Work order -> Which lines below contain the word "give"? Copy each of them.

Data shown ->

BEGIN

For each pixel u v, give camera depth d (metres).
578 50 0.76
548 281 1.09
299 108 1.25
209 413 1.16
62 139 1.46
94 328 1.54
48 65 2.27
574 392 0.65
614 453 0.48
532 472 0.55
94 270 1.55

END
BEGIN

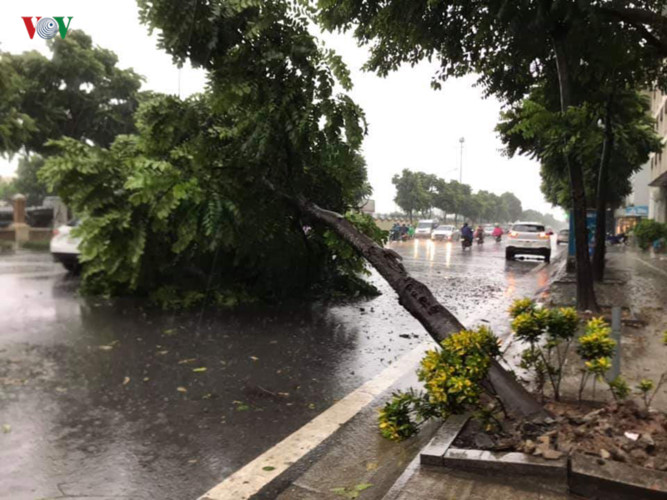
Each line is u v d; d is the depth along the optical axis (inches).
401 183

END
BEGIN

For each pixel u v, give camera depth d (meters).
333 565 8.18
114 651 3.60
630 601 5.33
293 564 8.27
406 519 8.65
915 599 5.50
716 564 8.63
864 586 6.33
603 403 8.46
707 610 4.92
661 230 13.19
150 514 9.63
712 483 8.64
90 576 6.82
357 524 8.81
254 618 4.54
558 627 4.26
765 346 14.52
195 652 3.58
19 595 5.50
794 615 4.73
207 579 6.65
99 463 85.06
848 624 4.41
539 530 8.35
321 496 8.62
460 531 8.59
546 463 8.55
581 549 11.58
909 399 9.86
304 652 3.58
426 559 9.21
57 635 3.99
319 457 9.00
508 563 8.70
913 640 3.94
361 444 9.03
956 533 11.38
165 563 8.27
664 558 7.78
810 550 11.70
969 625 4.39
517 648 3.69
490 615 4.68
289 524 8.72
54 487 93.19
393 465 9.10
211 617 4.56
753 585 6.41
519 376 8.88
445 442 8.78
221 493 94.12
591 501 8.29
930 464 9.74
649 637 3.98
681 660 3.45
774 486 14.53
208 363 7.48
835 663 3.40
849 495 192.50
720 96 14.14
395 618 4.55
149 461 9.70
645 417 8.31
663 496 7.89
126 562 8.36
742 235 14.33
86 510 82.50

END

Written reply ->
For each pixel u v, give camera depth d (metres).
For each pixel u v, give camera depth d (meters).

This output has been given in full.